Employers wanting to secure intellectual property rights to their employees' inventions and avoid any disputes down the road will want to have their employees sign a proprietary information and invention assignment agreement. It's often referred to by the initialism PIIAA, or sometimes as a confidentiality information and invention assignment agreement (CIIAA), an employee intellectual property assignment agreement, or a protection of company interests agreement. The name can differ, but the substance, and the protections, are the same.
These agreements provide for two things: (1) the employee acknowledges their obligations to protect proprietary and confidential information as well as trade secrets of the company; and (2) the employee assigns to the company any and all rights to any inventions created by the employee during the course of their employment with the company.
Proprietary and Confidential Information
The agreement should specify "proprietary and confidential information," as well as trade secrets that are specific to the industry. Do not use generic, boilerplate language. What a software company considers to be proprietary and confidential may differ from what an electrical engineering firm would consider proprietary and confidential. The provisions of this section should require employees to hold such information in the strictest of confidence and prohibit any disclosure.
Assignment of Inventions
For companies to secure intellectual property rights for all inventions, the agreement must include an assignment from the employee to the company of any right, title or interest in any invention made (or conceived) by the employee, alone or with others, while employed by the company. According to Cooley, one key phrase that must be included in this agreement is "in the future." Because these agreements are typically executed when the employee is hired, the employee has not begun working and has not yet had the opportunity to invent anything while employed. The agreement must include language for present assignment of future inventions whereby the employee agrees to assign and and does hereby assign for any future inventions made while employed with the company, thus protecting the company from any future inventions during the course of employment.

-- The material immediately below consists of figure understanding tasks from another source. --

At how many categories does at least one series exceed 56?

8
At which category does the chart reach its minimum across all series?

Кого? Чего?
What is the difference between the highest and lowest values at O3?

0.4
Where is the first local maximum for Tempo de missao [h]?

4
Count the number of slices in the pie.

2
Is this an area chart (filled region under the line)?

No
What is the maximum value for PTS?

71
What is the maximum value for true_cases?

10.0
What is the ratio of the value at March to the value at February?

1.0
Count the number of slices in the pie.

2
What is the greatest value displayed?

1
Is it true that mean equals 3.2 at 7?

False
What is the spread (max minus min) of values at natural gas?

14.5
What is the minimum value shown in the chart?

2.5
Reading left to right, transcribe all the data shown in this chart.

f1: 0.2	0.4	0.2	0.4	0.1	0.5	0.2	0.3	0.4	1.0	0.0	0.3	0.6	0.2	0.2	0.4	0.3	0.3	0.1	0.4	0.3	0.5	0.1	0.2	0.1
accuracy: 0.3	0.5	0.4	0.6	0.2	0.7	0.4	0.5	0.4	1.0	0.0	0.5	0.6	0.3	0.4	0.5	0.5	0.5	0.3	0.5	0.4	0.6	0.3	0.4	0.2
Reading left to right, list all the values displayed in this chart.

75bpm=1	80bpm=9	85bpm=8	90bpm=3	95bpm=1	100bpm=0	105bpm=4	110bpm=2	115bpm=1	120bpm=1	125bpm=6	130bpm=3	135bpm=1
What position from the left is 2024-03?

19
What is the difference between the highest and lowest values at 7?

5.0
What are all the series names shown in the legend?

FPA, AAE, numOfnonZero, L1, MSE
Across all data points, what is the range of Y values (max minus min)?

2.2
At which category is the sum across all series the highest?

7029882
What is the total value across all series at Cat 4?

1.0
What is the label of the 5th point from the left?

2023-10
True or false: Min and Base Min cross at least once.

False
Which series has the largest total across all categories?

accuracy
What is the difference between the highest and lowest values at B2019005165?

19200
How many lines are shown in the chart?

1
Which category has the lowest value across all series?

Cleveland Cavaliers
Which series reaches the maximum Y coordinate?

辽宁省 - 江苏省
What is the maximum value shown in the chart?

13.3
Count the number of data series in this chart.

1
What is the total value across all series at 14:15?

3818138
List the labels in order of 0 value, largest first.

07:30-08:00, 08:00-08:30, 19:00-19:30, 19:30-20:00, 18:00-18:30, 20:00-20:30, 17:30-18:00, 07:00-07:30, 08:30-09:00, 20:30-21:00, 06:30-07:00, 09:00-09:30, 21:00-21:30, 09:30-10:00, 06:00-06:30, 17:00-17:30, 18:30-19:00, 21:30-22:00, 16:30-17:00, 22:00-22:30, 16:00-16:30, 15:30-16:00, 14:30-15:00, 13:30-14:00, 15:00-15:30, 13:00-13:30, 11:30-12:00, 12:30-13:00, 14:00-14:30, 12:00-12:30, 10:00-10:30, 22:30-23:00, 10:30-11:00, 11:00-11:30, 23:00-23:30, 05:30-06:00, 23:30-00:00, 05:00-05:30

Many agreements contain carve-outs, which exclude the employee's prior inventions, which are listed out in the agreement. These need to be carefully drafted to be fair to the employee, with respect to overreaching, and fair to the company for protection, or else certain prior inventions may become subject to the assignment of inventions.
Certain state laws have specific requirements for these agreements. For example, California state law provides that inventions that are made on an employee's own time — with their own supplies, facilities and equipment, without using any of their employer's trade secrets — are owned by the employee, unless the invention somehow relates to the employer's business. Illinois and Washington have similar rules. Thus, special attention needs to be paid to the drafting of these agreements for any exceptions.
So, Should You Have Your Employees Sign a PIIAA?
For certain businesses, in creative fields (such as design and engineering) and medical fields (such as device and pharmaceutical), for example, it would be prudent to have employees sign both agreements. These are fields where proprietary and confidential information and trade secrets would need to be highly protected and the likelihood of invention among employees is high.
If your business is in a field where invention is not probable, a confidentiality agreement would still be highly recommended, as long as such an agreement is tailored specifically to the business. Gathering executed documents upon an employee's hire and protecting the company's interests can proactively help eliminate headaches and potential liability down the road.